EXERCISE AIM: Look below for the line that contains "модели существуют. Для оф" and the line that contains "TAVASZI BAZÁR 2026.", then restate both of them and every line in between, exactly. No picture goes in the copy.
------ RECORDS FOR THE TASK
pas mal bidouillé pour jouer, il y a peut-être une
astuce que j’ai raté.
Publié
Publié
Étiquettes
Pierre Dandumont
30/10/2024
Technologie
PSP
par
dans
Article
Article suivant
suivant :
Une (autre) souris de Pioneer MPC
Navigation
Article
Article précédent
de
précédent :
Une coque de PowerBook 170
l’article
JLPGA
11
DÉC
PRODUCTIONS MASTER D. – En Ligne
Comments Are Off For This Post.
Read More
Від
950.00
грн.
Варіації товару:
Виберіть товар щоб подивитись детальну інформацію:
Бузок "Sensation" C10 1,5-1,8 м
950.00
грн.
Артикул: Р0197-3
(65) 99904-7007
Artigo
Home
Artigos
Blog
------------
------ RECORDS FOR THE TASK
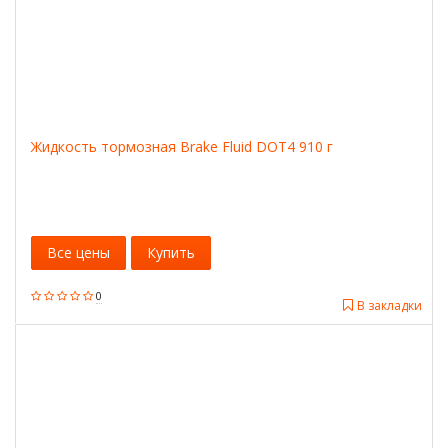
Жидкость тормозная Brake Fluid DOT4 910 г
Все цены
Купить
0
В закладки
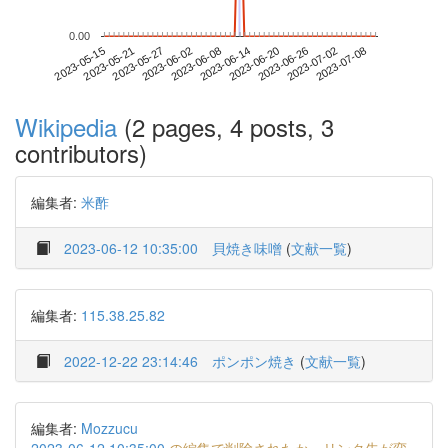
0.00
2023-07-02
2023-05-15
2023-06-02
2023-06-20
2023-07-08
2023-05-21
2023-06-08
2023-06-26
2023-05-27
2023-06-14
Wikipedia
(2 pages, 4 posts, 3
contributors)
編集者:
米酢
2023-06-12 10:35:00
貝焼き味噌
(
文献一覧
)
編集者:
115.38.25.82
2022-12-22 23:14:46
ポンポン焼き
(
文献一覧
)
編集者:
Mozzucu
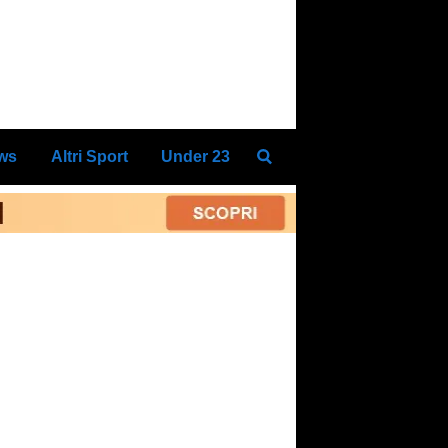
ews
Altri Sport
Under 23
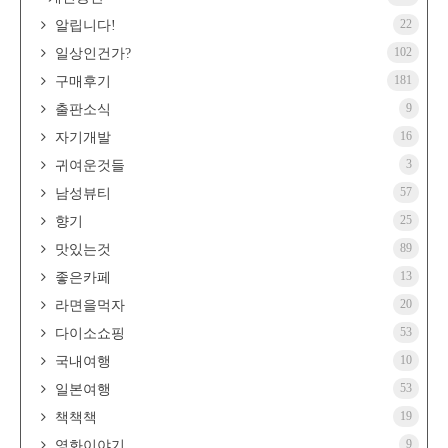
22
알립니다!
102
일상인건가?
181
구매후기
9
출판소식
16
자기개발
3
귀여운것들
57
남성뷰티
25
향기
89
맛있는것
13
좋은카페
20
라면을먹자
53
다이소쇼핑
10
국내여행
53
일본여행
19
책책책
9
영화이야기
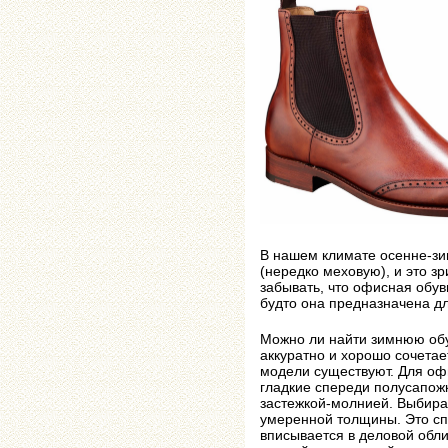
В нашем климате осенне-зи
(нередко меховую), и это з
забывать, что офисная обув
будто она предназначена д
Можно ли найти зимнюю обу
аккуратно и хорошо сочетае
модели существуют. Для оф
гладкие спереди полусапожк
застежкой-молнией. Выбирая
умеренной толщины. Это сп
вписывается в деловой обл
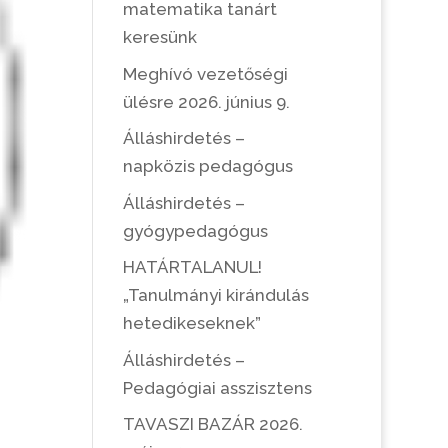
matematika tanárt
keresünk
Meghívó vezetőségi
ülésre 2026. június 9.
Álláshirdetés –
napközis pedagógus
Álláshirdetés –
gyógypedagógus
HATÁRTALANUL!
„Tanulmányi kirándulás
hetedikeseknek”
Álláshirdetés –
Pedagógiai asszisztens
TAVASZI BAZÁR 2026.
------------
RESPONSE AREA:
модели существуют. Для оф
гладкие спереди полусапожк
застежкой-молнией. Выбирая
умеренной толщины. Это сп
вписывается в деловой обл
matematika tanárt
keresünk
Meghívó vezetőségi
ülésre 2026. június 9.
Álláshirdetés –
napközis pedagógus
Álláshirdetés –
gyógypedagógus
HATÁRTALANUL!
„Tanulmányi kirándulás
hetedikeseknek”
Álláshirdetés –
Pedagógiai asszisztens
TAVASZI BAZÁR 2026.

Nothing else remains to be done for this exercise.